Copy the lines below word for word, from the very first one through the line that contains "subtitle 全民督工未結案檢討會 統計常見通報類型態樣".

## BEGIN AVAILABLE DATA

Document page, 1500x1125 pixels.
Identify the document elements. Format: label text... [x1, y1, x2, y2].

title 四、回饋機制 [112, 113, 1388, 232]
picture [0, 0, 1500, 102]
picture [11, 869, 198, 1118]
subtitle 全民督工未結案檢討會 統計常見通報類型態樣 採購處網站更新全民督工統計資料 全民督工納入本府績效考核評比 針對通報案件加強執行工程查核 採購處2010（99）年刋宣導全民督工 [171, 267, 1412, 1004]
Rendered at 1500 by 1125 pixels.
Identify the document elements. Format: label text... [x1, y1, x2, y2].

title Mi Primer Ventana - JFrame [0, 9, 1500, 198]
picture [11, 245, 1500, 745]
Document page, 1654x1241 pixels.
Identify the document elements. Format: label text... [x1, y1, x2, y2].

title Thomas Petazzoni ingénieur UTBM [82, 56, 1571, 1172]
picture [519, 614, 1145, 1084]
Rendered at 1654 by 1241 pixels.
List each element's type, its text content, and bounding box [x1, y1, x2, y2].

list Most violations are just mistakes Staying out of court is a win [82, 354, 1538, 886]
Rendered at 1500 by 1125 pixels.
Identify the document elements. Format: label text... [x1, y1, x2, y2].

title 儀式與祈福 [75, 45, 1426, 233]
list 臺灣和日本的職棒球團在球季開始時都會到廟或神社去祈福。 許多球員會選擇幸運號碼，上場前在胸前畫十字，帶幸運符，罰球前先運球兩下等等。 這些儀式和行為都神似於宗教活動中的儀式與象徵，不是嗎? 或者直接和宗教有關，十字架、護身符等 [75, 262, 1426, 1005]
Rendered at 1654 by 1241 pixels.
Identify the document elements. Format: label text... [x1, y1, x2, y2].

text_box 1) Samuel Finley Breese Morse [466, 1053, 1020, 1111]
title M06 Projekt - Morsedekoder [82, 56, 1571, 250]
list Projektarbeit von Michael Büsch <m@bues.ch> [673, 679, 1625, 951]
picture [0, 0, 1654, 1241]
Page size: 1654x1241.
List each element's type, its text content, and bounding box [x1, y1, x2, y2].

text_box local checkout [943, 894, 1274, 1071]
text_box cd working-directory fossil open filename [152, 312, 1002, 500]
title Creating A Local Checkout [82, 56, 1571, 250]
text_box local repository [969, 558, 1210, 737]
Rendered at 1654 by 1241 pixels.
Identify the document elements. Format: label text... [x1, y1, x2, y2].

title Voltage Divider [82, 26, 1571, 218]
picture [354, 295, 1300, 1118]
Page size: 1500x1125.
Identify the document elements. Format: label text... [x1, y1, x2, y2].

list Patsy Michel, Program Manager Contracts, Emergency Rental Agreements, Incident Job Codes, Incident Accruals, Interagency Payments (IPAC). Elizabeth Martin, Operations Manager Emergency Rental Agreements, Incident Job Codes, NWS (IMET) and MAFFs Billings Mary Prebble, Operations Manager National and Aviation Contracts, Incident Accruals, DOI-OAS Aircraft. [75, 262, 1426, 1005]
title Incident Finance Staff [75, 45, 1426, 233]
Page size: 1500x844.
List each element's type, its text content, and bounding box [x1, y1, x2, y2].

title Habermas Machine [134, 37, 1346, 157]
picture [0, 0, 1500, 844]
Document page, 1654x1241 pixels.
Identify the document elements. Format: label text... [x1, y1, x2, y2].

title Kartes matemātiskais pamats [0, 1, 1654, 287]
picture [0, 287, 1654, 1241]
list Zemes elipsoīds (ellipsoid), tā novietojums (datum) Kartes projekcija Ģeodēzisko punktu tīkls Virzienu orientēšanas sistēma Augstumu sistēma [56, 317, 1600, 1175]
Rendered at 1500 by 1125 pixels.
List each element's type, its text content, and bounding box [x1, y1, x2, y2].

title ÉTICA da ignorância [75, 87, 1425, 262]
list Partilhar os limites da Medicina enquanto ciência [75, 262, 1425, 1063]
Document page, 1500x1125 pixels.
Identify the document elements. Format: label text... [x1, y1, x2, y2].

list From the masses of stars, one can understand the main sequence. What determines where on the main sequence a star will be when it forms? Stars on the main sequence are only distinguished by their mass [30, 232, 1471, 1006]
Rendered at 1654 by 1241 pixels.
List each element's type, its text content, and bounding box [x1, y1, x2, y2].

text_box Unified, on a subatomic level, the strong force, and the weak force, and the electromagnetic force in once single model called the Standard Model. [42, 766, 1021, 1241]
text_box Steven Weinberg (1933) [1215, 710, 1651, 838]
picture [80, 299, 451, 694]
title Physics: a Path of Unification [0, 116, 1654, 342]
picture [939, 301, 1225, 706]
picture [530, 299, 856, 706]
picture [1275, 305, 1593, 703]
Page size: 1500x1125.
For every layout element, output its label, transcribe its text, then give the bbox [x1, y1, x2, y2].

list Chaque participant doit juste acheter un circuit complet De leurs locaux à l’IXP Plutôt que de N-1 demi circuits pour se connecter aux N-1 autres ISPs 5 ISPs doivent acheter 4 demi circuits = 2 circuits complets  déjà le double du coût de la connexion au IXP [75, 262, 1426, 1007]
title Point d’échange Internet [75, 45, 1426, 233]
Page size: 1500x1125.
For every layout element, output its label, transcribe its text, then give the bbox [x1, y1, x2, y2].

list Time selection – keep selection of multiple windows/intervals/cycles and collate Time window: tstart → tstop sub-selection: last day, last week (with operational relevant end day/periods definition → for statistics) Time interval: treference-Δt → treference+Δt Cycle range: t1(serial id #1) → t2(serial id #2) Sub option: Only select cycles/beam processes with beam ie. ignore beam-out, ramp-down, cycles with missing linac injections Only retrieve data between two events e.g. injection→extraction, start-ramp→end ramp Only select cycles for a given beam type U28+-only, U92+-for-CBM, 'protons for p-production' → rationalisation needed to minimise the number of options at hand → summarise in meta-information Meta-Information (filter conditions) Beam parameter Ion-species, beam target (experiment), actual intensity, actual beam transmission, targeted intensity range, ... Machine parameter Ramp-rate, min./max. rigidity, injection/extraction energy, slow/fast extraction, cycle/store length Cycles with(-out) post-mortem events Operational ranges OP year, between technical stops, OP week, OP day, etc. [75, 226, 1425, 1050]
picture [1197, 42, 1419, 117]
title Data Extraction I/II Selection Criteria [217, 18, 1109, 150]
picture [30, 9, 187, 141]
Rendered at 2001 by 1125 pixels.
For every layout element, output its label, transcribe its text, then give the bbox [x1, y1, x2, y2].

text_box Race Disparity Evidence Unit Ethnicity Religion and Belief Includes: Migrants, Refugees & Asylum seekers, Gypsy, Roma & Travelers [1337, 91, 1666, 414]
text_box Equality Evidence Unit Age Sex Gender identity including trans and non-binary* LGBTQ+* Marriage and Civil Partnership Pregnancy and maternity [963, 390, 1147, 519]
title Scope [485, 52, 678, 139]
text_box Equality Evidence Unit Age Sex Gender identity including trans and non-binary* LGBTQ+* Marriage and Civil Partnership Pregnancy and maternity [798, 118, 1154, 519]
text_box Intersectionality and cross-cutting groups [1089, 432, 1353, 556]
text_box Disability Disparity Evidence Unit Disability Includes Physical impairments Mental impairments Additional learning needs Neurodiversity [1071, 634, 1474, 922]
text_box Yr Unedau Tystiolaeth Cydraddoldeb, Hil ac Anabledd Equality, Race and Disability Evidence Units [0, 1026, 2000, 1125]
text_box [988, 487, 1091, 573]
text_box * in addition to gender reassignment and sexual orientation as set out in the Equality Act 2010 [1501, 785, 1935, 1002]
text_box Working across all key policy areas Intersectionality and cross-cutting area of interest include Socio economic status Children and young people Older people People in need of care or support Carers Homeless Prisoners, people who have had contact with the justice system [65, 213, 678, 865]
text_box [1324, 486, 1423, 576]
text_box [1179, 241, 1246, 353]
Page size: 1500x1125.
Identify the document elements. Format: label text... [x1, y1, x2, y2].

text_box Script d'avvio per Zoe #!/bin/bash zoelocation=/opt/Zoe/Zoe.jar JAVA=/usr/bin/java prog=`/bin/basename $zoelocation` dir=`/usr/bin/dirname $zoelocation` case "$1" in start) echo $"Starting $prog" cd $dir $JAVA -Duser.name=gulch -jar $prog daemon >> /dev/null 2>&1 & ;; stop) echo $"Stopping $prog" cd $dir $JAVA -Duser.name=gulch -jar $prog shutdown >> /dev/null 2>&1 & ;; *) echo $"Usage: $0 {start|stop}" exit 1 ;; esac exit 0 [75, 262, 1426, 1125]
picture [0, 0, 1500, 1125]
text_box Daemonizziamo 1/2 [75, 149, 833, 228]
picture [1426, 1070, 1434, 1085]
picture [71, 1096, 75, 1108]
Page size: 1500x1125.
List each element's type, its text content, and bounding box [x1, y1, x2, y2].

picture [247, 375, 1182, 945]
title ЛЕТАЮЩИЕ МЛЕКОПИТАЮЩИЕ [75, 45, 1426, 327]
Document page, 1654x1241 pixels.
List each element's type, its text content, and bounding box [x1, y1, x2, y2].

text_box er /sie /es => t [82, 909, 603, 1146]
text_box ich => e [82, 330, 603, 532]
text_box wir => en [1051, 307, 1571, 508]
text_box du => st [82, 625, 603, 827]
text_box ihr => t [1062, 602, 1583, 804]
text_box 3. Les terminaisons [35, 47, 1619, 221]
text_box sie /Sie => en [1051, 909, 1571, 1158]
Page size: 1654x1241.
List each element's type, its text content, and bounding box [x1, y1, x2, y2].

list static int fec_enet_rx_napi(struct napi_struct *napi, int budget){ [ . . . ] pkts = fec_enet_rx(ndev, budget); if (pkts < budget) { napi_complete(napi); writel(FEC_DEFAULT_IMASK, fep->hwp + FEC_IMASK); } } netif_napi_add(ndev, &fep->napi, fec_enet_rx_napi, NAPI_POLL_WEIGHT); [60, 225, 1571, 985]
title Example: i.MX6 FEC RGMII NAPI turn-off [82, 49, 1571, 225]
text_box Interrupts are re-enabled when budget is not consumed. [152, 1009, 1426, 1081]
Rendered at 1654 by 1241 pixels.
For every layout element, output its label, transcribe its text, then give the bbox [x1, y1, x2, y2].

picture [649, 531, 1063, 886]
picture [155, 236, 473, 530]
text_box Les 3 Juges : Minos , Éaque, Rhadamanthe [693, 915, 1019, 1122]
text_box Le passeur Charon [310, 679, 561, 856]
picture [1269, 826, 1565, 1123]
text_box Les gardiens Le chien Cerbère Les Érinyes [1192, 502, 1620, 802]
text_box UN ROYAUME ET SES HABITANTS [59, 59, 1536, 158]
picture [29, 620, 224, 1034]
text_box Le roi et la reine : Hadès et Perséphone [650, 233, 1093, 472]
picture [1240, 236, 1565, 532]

## END AVAILABLE DATA

FULL OUTPUT
Document page, 1500x1125 pixels.
Identify the document elements. Format: label text... [x1, y1, x2, y2].

title 四、回饋機制 [112, 113, 1388, 232]
picture [0, 0, 1500, 102]
picture [11, 869, 198, 1118]
subtitle 全民督工未結案檢討會 統計常見通報類型態樣 採購處網站更新全民督工統計資料 全民督工納入本府績效考核評比 針對通報案件加強執行工程查核 採購處2010（99）年刋宣導全民督工 [171, 267, 1412, 1004]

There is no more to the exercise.